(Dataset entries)
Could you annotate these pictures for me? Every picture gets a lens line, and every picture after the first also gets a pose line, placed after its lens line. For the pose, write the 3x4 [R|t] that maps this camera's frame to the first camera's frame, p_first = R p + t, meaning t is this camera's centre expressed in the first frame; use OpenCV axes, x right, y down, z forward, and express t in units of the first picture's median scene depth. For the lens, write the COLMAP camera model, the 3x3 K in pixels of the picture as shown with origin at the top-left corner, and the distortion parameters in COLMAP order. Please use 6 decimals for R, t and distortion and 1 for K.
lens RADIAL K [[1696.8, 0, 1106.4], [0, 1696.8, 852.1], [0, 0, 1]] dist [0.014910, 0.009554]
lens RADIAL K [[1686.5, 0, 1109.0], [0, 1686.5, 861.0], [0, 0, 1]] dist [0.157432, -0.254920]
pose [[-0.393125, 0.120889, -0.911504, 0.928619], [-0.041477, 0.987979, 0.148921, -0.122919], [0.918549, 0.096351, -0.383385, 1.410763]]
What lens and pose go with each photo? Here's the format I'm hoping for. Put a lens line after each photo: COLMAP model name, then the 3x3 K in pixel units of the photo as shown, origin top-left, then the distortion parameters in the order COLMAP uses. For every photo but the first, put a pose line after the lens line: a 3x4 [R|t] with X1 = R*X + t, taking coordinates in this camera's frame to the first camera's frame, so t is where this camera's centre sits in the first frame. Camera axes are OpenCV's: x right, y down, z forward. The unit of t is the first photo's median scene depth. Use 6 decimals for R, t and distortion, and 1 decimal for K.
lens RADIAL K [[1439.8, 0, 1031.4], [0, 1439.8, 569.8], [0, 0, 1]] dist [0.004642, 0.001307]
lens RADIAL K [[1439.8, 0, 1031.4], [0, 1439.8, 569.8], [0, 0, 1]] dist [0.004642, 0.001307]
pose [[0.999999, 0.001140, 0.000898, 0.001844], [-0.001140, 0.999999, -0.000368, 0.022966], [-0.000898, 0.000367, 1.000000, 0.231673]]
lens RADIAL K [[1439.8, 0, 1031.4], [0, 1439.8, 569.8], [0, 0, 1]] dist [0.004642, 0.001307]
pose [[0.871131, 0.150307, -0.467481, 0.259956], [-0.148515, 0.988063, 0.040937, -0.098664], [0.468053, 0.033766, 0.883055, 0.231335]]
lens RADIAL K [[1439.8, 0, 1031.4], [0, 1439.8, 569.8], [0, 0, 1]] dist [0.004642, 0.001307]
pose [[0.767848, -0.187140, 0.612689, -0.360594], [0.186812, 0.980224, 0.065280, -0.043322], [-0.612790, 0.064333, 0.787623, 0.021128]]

* **Your task**: The records above are to be printed out again exactly, without omission.

* **Solution to the exercise**:
Could you annotate these pictures for me? Every picture gets a lens line, and every picture after the first also gets a pose line, placed after its lens line. For the pose, write the 3x4 [R|t] that maps this camera's frame to the first camera's frame, p_first = R p + t, meaning t is this camera's centre expressed in the first frame; use OpenCV axes, x right, y down, z forward, and express t in units of the first picture's median scene depth. For the lens, write the COLMAP camera model, the 3x3 K in pixels of the picture as shown with origin at the top-left corner, and the distortion parameters in COLMAP order. Please use 6 decimals for R, t and distortion and 1 for K.
lens RADIAL K [[1696.8, 0, 1106.4], [0, 1696.8, 852.1], [0, 0, 1]] dist [0.014910, 0.009554]
lens RADIAL K [[1686.5, 0, 1109.0], [0, 1686.5, 861.0], [0, 0, 1]] dist [0.157432, -0.254920]
pose [[-0.393125, 0.120889, -0.911504, 0.928619], [-0.041477, 0.987979, 0.148921, -0.122919], [0.918549, 0.096351, -0.383385, 1.410763]]
What lens and pose go with each photo? Here's the format I'm hoping for. Put a lens line after each photo: COLMAP model name, then the 3x3 K in pixel units of the photo as shown, origin top-left, then the distortion parameters in the order COLMAP uses. For every photo but the first, put a pose line after the lens line: a 3x4 [R|t] with X1 = R*X + t, taking coordinates in this camera's frame to the first camera's frame, so t is where this camera's centre sits in the first frame. Camera axes are OpenCV's: x right, y down, z forward. The unit of t is the first photo's median scene depth. Use 6 decimals for R, t and distortion, and 1 decimal for K.
lens RADIAL K [[1439.8, 0, 1031.4], [0, 1439.8, 569.8], [0, 0, 1]] dist [0.004642, 0.001307]
lens RADIAL K [[1439.8, 0, 1031.4], [0, 1439.8, 569.8], [0, 0, 1]] dist [0.004642, 0.001307]
pose [[0.999999, 0.001140, 0.000898, 0.001844], [-0.001140, 0.999999, -0.000368, 0.022966], [-0.000898, 0.000367, 1.000000, 0.231673]]
lens RADIAL K [[1439.8, 0, 1031.4], [0, 1439.8, 569.8], [0, 0, 1]] dist [0.004642, 0.001307]
pose [[0.871131, 0.150307, -0.467481, 0.259956], [-0.148515, 0.988063, 0.040937, -0.098664], [0.468053, 0.033766, 0.883055, 0.231335]]
lens RADIAL K [[1439.8, 0, 1031.4], [0, 1439.8, 569.8], [0, 0, 1]] dist [0.004642, 0.001307]
pose [[0.767848, -0.187140, 0.612689, -0.360594], [0.186812, 0.980224, 0.065280, -0.043322], [-0.612790, 0.064333, 0.787623, 0.021128]]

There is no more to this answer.